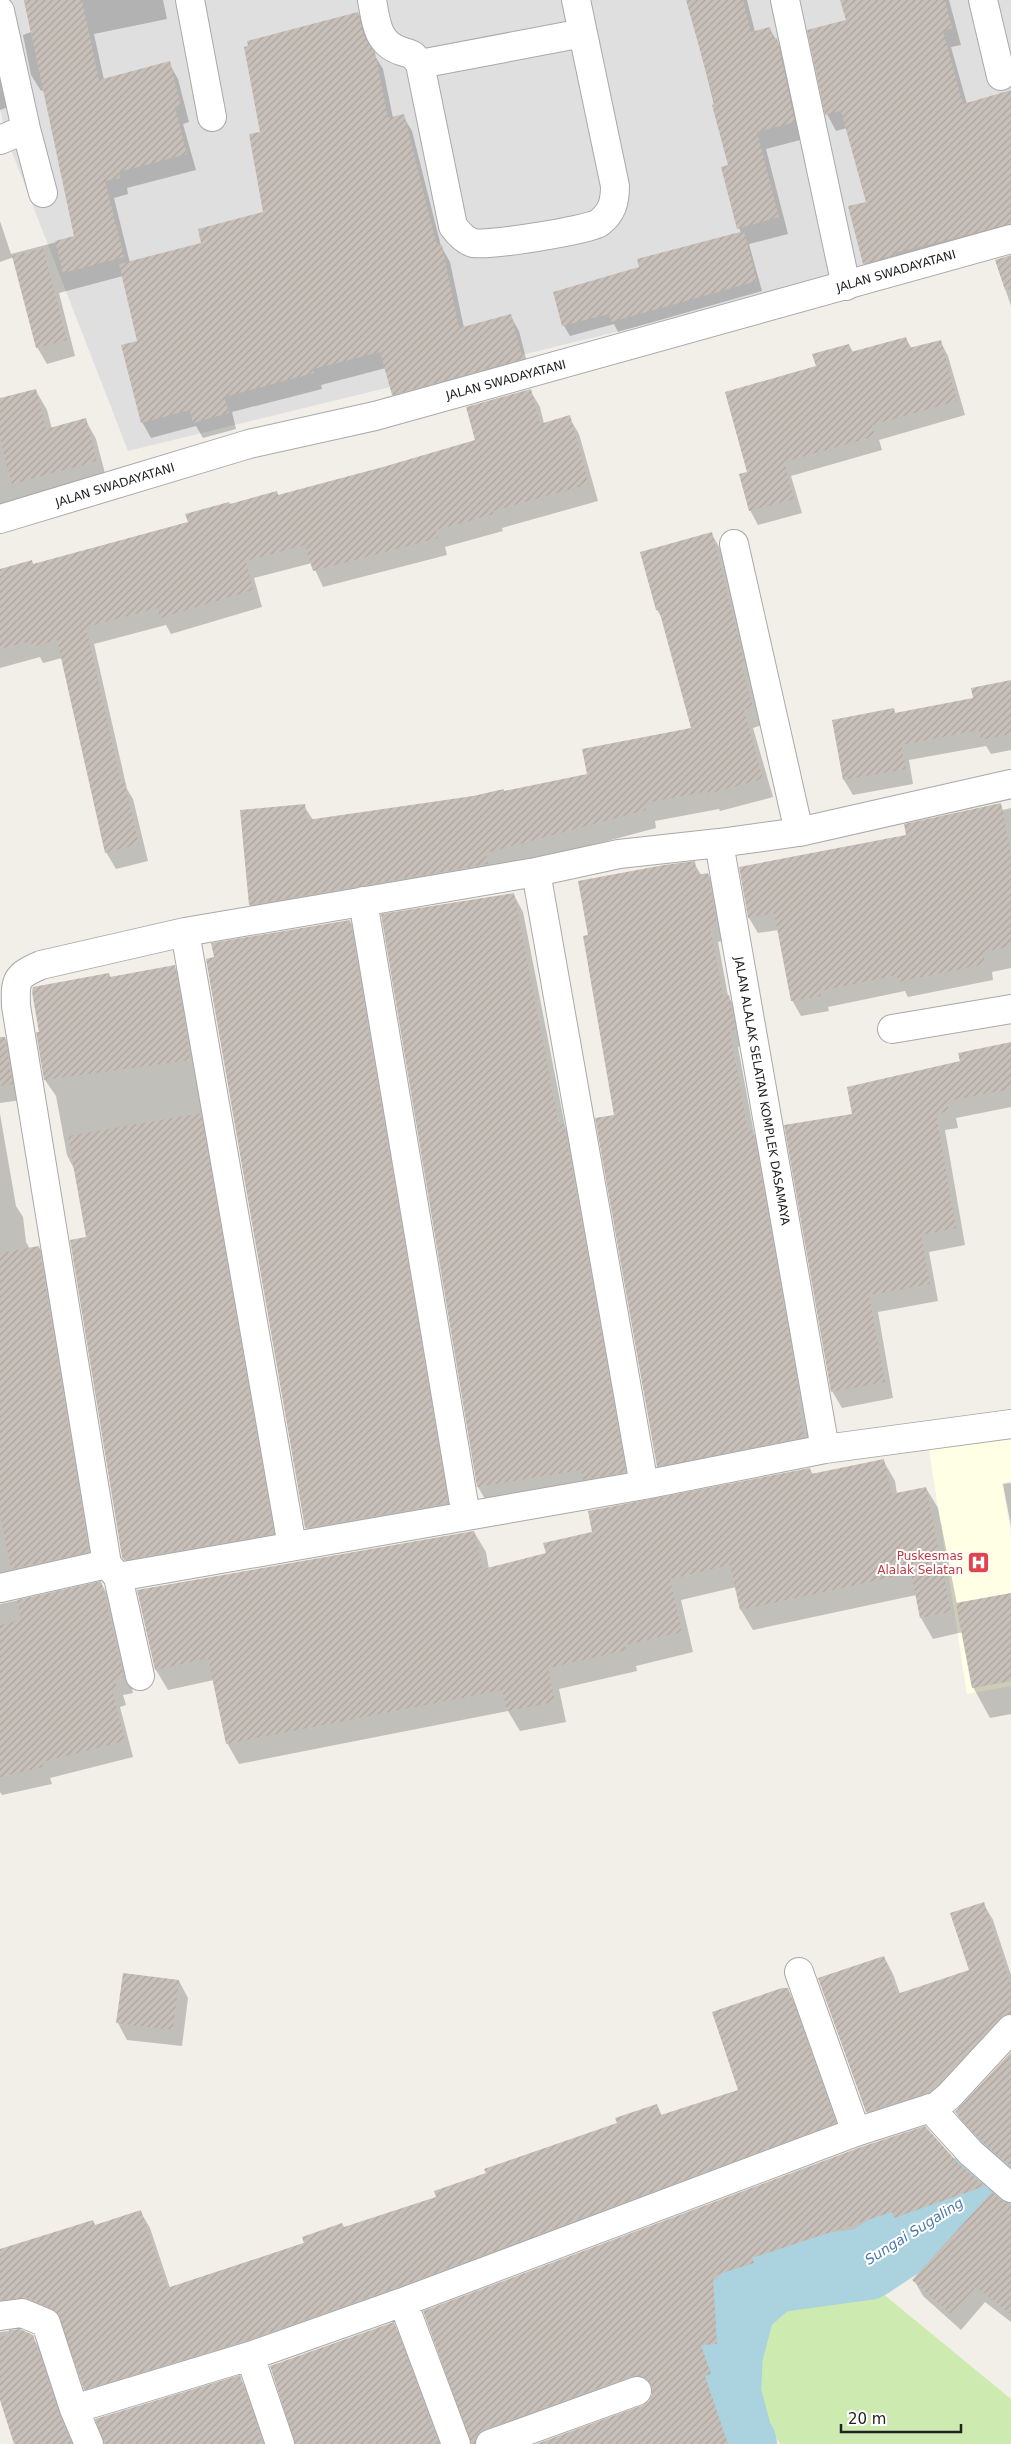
<svg xmlns="http://www.w3.org/2000/svg" width="1011" height="2444" viewBox="0 0 1011 2444" font-family="'DejaVu Sans',sans-serif">
  <style>
    .residential { fill: #e0dfdf }
    .education { fill: #ffffe5 }
    .grass { fill: #cdebb0 }
    .shadow { fill: #0003 }
    .lines { fill: none; stroke-linecap: round; stroke-linejoin: round }
    .river { stroke: #aad3df; stroke-width: 72 }
    .building { fill: url(#building-hatch) }
    .minor-casing { stroke: #a9a9a9; stroke-width: 30 }
    .minor { stroke: #fff; stroke-width: 28 }
    .labels { text-anchor: middle; dominant-baseline: central; stroke-width: 4; stroke-linejoin: round; paint-order: stroke }
    .street-label { font-size: 12px; fill: #222; stroke: #fff }
    .health-label { font-size: 12px; fill: #be3a42; stroke: #fff; text-anchor: end }
    .water-label { font-size: 14px; font-style: italic; fill: #4a7aab; stroke: #fff }
  </style>
  <defs>
    <pattern id="building-hatch" width="6" height="6" patternUnits="userSpaceOnUse" patternTransform="scale(1.25)"><rect width="6" height="6" fill="#c7bfb8"/><path d="M-1 1l2-2M0 6l6-6M5 7l2-2" fill="none" stroke="#aba49e"/></pattern>
  </defs>
  <rect width="100%" height="100%" fill="#f2efe9"/>
  <!-- residential -->
  <path class="residential" d="M0,0H1011V227L722,306L128,451L5,134L0,108Z"/>
  <!-- education -->
  <path class="education" d="M1011,1436V1481L1002,1483L1011,1533V1593L956,1603L972,1688L1011,1681V1686L967,1694L929,1450Z"/>
  <!-- grass -->
  <path class="grass" d="M865,2279L1011,2399V2444H780L760,2408L755,2331L780,2290Z"/>
  <!-- shadow -->
  <path class="shadow" d="M24,0H163L167,19L94,34L104,80L169,63L178,79L189,122L183,124L196,170L127,188L128,194L114,198L130,263L203,243L265,213L262,133L358,13L366,28L372,51L383,69L393,118L403,116L412,131L441,246L450,262L464,328L510,315L519,331L530,374L402,410L393,395L386,368L321,385L322,389L232,412L236,429L203,438L196,426L151,438L142,422L139,342L123,276L59,293L75,356L47,364L37,347L14,257L0,262V221L11,254L76,237L44,90L41,91L31,75L23,35L31,32Z
    M694,0H747L755,32L769,28L786,56L804,139L766,149L788,234L749,244L762,291L618,332L614,324L570,336L564,326L555,293L640,268L741,233L739,228L729,166L689,3Z
    M842,0H949L961,45L951,47L967,104L1011,91V243L874,280L864,263L867,202L847,128L836,131L827,114L847,21Z
    M0,63L11,106L0,110Z
    M1011,257V306L996,261Z
    M906,338L912,349L940,341L948,356L965,415L879,440L882,450L791,476L802,513L758,525L750,510L749,472L817,366L849,345L853,352Z
    M530,390L540,407L544,424L569,417L579,434L598,501L502,528L503,531L445,547L447,555L323,587L312,563L254,578L262,607L171,634L166,625L94,644L127,789L133,799L148,861L116,869L106,852L62,658L43,663L40,657L0,668V570L31,561L34,565L189,522L230,505L277,493L279,496L383,469L476,441Z
    M36,391L47,410L52,429L85,419L96,439L107,481L0,513V400Z
    M711,533L722,552L755,682L751,683L762,725L753,728L773,797L720,811L719,809L655,821L656,828L495,871L260,923L250,905L241,812L304,806L313,820L504,792L588,775L692,729L663,619L657,610Z
    M1011,682V750L991,754L986,746L909,760L913,784L853,795L844,780L833,721L893,709L896,714L975,699Z
    M1000,805L1003,810L1011,808V968L992,972L993,980L908,997L905,991L828,1007L829,1011L801,1016L792,1000L778,930L758,933L749,918L740,868L908,836Z
    M694,863L701,875L708,874L717,890L726,940L718,942L728,996L738,1012L744,1046L738,1047L754,1133L762,1147L813,1453L667,1482L658,1466L615,1116L590,936Z
    M514,895L523,912L565,1126L574,1142L635,1489L488,1504L478,1487L383,915Z
    M350,921L359,937L457,1520L315,1544L306,1528L207,960Z
    M174,966L184,982L283,1550L133,1574L123,1557L88,1238L75,1171L67,1155L56,1096L45,1080L109,974L111,978Z
    M5,1038L14,1054L21,1100L0,1103V1039Z
    M1011,1044V1107L956,1118L958,1128L945,1130L965,1245L929,1252L938,1301L878,1312L893,1398L842,1408L832,1391L853,1115L961,1062Z
    M0,1114L16,1206L23,1217L26,1242L30,1249L39,1247L48,1263L98,1568L0,1592Z
    M883,1460L895,1481L897,1494L926,1488L938,1508L957,1604L1011,1594V1714L990,1718L973,1687L963,1632L933,1639L921,1618L916,1595L753,1630L741,1610L736,1587L681,1600L693,1652L636,1666L637,1671L559,1689L566,1722L520,1731L508,1711L239,1764L227,1743L214,1680L168,1690L156,1670L138,1591L474,1532L486,1552L489,1569L547,1554L594,1533L810,1469L813,1475Z
    M1011,1483V1526L1003,1484Z
    M101,1583L110,1599L133,1693L123,1695L126,1705L120,1707L133,1757L50,1778L52,1784L2,1795L0,1792V1604Z
    M983,1903L993,1920L1011,1975V2034L939,2109L876,2129L867,2112L819,1979L884,1957L893,1974L900,1994L970,1971Z
    M179,1981L188,1998L182,2046L127,2040L118,2023Z
    M787,1989L797,2006L845,2139L95,2406L85,2389L63,2325L38,2315L0,2320V2250L93,2221L95,2226L140,2211L150,2228L170,2288L437,2198L487,2174L619,2124L657,2106L662,2116L740,2091Z
    M1011,2054V2174L965,2128L956,2112Z
    M959,2164L985,2187L990,2196L992,2194L1011,2204V2322L985,2302L961,2330L923,2296L914,2280L979,2208L904,2234L901,2229L760,2275L762,2279L722,2292L725,2361L709,2362L720,2390L713,2393L730,2444H540L643,2407L650,2401L654,2394L650,2392L498,2444H472L425,2312Z
    M393,2323L403,2340L442,2444H296Z
    M20,2330L32,2336L42,2353L73,2444H16L0,2396V2332Z
    M239,2377L249,2393L266,2444H105Z"/>
  <g class="lines">
    <!-- river -->
    <path class="river" d="M741,2444L737,2438L725,2393L727,2354L740,2305L772,2277L867,2264L968,2197L1011,2149"/>
  </g>
  <!-- building -->
  <path class="building" d="M24,0H82L99,80L170,61L181,106L175,107L187,154L119,172L120,178L105,181L124,257L63,273L55,241L74,236Z
    M686,0H743L751,32L770,27L773,39L777,38L795,122L757,132L779,217L737,229L721,167L728,165L712,105L715,104Z
    M840,0H945L952,28L943,31L963,104L1011,90V224L895,253L896,255L863,264L848,206L866,202L841,111L825,115L807,30L846,20Z
    M358,12L364,36L375,52L388,118L404,114L437,246L442,245L459,328L511,314L523,359L392,395L380,352L313,369L314,373L224,397L229,413L193,423L190,410L141,423L121,345L137,341L119,264L201,243L198,229L263,212L249,134L260,132L244,47L248,46L247,41Z
    M744,231L757,281L611,322L609,314L562,326L553,292L639,267L637,259Z
    M43,248L67,340L36,348L12,256Z
    M1011,255V289L1005,290L995,260Z
    M906,337L909,348L941,340L957,401L872,425L875,436L784,462L794,499L749,511L739,474L747,472L725,392L816,366L812,354L849,344L851,352Z
    M36,389L46,429L86,418L97,461L12,484L0,439V398Z
    M531,389L540,424L570,415L589,484L493,511L494,514L436,530L438,538L313,571L305,545L246,561L253,590L160,618L158,608L86,627L121,782L124,781L139,844L105,853L57,640L32,647L31,641L0,649V569L32,560L33,564L188,522L185,514L229,502L230,504L277,491L278,495L383,467L475,440L466,407Z
    M712,532L745,664L741,665L753,707L744,710L763,779L708,794V791L645,803L646,810L486,853L488,864L249,905L240,810L305,804L307,820L473,796L504,789V791L587,774L582,749L691,728L659,610H656L640,552Z
    M1011,680V734L981,740L979,730L901,745L906,769L843,780L832,720L894,708L895,713L973,698L971,688Z
    M1001,803L1011,855V946L983,952L985,964L898,982L897,975L820,991L821,996L791,1001L774,913L748,918L739,867L906,835L904,824Z
    M695,861L697,875L708,873L717,924L710,926L723,996L729,995L736,1030L730,1031L748,1131L753,1130L800,1397L797,1398L804,1437L657,1467L595,1118L614,1115L583,936L588,935L578,881L664,865Z
    M514,893L559,1125L564,1124L626,1472L583,1480L581,1470L477,1487L381,914Z
    M350,920L448,1503L305,1528L206,959L214,957L211,943Z
    M175,965L191,1060L44,1080L36,1032H39L32,992L33,987L109,973L110,977Z
    M0,1037H5L13,1084L0,1086Z
    M1011,1042V1089L947,1101L949,1111L936,1114L956,1228L921,1235L930,1284L869,1295L885,1382L831,1392L784,1125L852,1114L847,1087L960,1061L958,1053Z
    M201,1113L274,1534L124,1560L122,1557L70,1240L86,1237L68,1136Z
    M39,1246L89,1552L11,1569L0,1514V1253Z
    M884,1459L891,1494L926,1487L951,1612L920,1618L911,1573L740,1610L730,1565L670,1579L682,1632L625,1645L626,1650L548,1668L555,1702L507,1711L502,1690L226,1744L208,1658L155,1670L137,1590L474,1531L483,1569L546,1553L543,1543L592,1532L588,1511L810,1468L811,1474Z
    M101,1581L124,1677L115,1679L117,1689L112,1690L125,1741L42,1762L43,1767L0,1777V1625L21,1620L17,1600Z
    M1011,1593V1681L972,1688L956,1603Z
    M984,1902L1011,1985V2014L1000,2018L929,2092L866,2112L818,1978L884,1956L897,1994L969,1970L950,1913Z
    M123,1973L179,1980L173,2030L116,2023Z
    M782,1988H788L836,2123L398,2287L245,2341L84,2390L57,2312L28,2298L0,2300V2249L93,2220L95,2225L141,2210L167,2288L304,2243L302,2237L342,2223L344,2227L436,2197L434,2191L486,2173L484,2169L617,2123L615,2118L657,2104L661,2115L738,2090L712,2012Z
    M1011,2052V2167L982,2142L955,2112Z
    M925,2126L959,2164L985,2186L894,2218L892,2212L752,2258L754,2263L713,2276L717,2344L701,2345L711,2374L705,2376L728,2444H536L643,2405L649,2401L652,2394V2386L647,2379L639,2376H632L485,2429L478,2434L475,2444H471L423,2311L861,2147Z
    M992,2192L1001,2200L1011,2203V2314L976,2287L951,2314L912,2280Z
    M394,2322L439,2444H295L270,2366Z
    M20,2329L33,2335L59,2414L72,2444H14L0,2400V2337L10,2334L9,2330Z
    M240,2375L263,2444H104L95,2419Z"/>
  <g class="lines">
    <defs>
      <path id="minor" d="M190,0L212,117
        M372,0C376,22 377,43 401,51C413,55 412,53 420,64L453,226C458,233 464,240 473,243C482,247 590,230 599,223C612,213 615,202 615,186L576,0
        M785,0L846,286
        M983,0L1001,76
        M0,11L26,129L43,193
        M420,64L583,33
        M0,140L26,129
        M0,519L249,444L375,416L1011,239
        M734,544L799,832
        M536,872L644,1485
        M363,901L466,1516
        M185,932L292,1546
        M892,1029L1011,1009
        M825,1449L719,843L799,832L1011,784
        M107,1564L16,1006C15,979 16,976 41,965L185,932L536,872L619,854L719,843
        M118,1577L140,1676
        M0,1588L107,1564L118,1577L644,1485L825,1449L1011,1424
        M799,1972L856,2132
        M930,2108L971,2153L1011,2188
        M0,2316L22,2313L46,2323L74,2409
        M250,2356L280,2444
        M89,2444L74,2409L250,2356L403,2302
        M456,2444L403,2302L856,2132L937,2106L949,2096L1011,2029
        M490,2444L637,2391"/>
    </defs>
    <!-- minor casing -->
    <use href="#minor" class="minor-casing"/>
    <!-- minor -->
    <use href="#minor" class="minor"/>
  </g>
  <!-- icons -->
  <defs>
    <symbol id="hospital-square" viewBox="-11 -11 22 22"><rect x="-9" y="-9" width="18" height="18" rx="4" fill="#e0444e" stroke="#fff"/><path d="M-5-5h3v3.5h4V-5h3V5h-3V1.5h-4V5h-3Z" fill="#fff"/></symbol>
  </defs>
  <g fill-rule="evenodd">
    <use href="#hospital-square" x="966" y="1550" width="25" height="25"/>
  </g>
  <g class="labels">
    <!-- street labels -->
    <g class="street-label">
      <text transform="translate(896 271) rotate(-16)">JALAN SWADAYATANI</text>
      <text transform="translate(506 380) rotate(-15)">JALAN SWADAYATANI</text>
      <text transform="translate(115 485) rotate(-17)">JALAN SWADAYATANI</text>
      <text transform="translate(762 1091) rotate(80)">JALAN ALALAK SELATAN KOMPLEK DASAMAYA</text>
    </g>
    <!-- health labels -->
    <g class="health-label">
      <text x="963" y="1556">Puskesmas<tspan x="963" dy="14">Alalak Selatan</tspan></text>
    </g>
    <!-- water labels -->
    <g class="water-label">
      <text transform="translate(914 2231) rotate(-32)">Sungai Sugaling</text>
    </g>
  </g>
  <!-- scale -->
  <path d="M841 2424v8h120v-8" fill="none" stroke="#222222" stroke-width="2.5"/>
  <text x="848" y="2424" font-size="15" fill="#222222" stroke="#ffffff" stroke-width="4" paint-order="stroke">20 m</text>
</svg>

The problem: For each line in the entries that holds "residential", return that line.

Answer:
    .residential { fill: #e0dfdf }
  <!-- residential -->
  <path class="residential" d="M0,0H1011V227L722,306L128,451L5,134L0,108Z"/>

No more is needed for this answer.